======== DATA PROVIDED ========

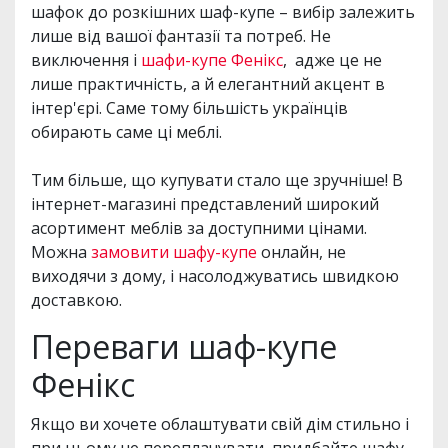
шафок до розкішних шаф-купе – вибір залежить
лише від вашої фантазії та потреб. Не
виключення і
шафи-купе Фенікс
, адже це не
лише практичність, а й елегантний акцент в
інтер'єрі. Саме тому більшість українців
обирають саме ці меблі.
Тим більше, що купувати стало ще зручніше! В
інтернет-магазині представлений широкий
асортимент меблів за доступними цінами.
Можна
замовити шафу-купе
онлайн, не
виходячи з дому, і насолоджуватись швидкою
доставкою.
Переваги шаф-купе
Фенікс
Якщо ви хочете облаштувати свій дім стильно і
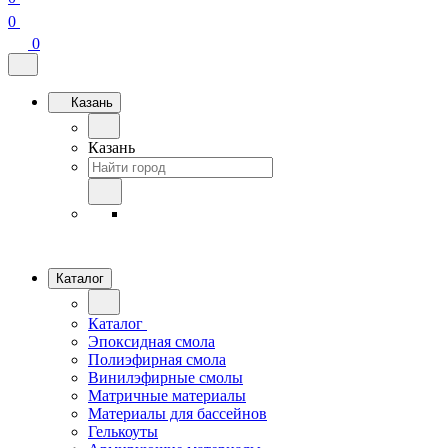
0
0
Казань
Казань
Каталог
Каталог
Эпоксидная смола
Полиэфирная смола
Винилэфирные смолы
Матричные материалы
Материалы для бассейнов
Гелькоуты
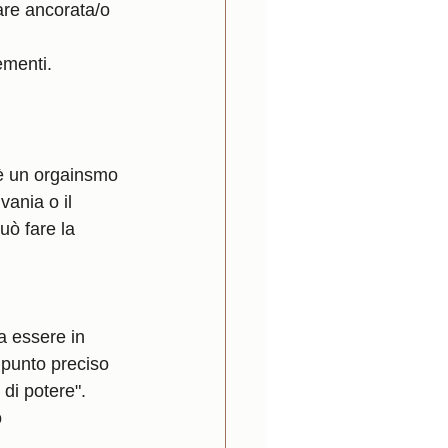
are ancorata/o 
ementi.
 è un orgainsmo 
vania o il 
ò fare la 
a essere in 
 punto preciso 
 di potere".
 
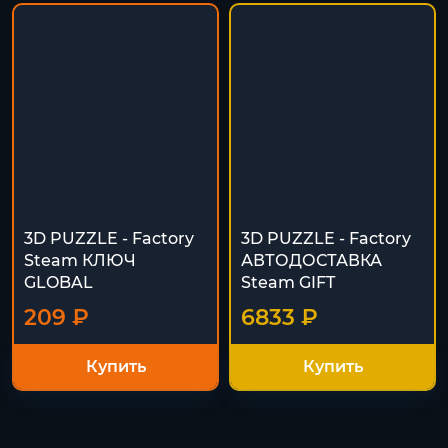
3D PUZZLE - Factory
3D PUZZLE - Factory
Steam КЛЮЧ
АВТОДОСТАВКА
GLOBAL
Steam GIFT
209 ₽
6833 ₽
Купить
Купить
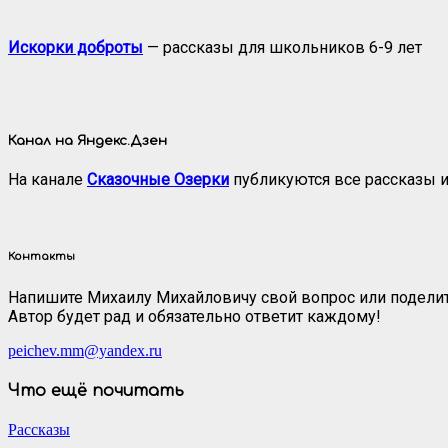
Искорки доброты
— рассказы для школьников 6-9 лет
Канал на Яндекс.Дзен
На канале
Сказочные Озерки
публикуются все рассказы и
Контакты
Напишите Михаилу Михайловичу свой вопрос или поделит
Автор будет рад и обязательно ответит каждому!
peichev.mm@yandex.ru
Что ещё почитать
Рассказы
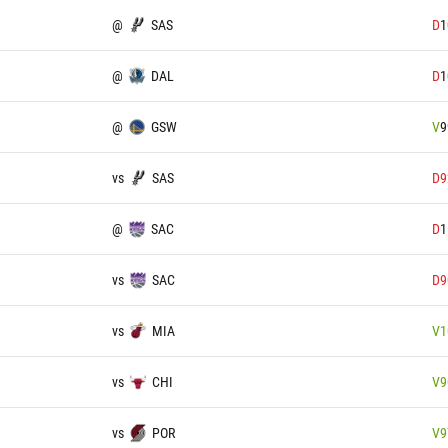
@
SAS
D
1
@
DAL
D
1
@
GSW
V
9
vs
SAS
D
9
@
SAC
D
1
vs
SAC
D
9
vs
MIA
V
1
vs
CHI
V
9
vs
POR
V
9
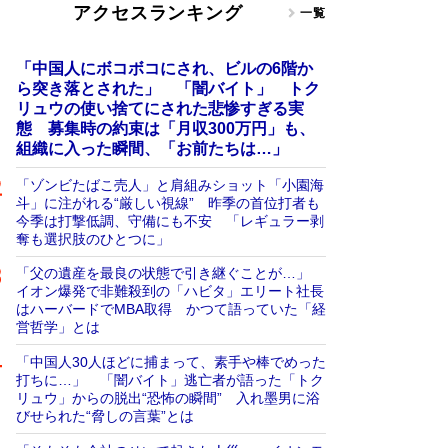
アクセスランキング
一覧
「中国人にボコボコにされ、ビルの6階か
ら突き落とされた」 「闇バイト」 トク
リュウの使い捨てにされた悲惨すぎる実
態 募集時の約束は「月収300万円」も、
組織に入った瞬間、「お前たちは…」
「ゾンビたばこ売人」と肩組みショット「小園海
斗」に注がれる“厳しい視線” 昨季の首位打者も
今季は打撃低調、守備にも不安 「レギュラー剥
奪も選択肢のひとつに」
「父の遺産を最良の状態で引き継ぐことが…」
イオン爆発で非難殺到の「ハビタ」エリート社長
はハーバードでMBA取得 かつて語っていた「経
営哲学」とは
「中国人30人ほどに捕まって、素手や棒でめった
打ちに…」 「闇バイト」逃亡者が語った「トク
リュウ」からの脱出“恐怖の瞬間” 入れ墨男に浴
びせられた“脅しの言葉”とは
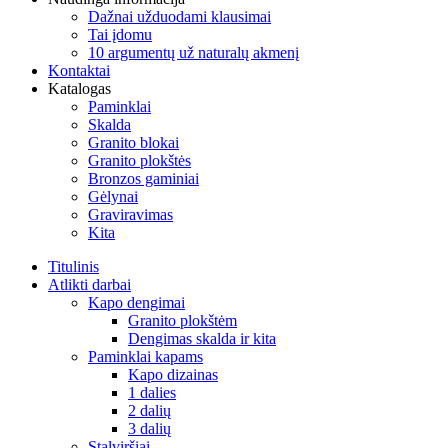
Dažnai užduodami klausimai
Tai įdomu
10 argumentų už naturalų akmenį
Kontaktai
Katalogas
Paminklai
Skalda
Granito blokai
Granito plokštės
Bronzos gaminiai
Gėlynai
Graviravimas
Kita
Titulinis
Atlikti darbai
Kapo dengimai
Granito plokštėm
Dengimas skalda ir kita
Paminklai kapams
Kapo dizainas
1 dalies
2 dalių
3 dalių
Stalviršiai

========

Count the lines in the material above that contain the string "смола". Case counts. Give only the number.

■ ANSWER TO THE PROBLEM ■
2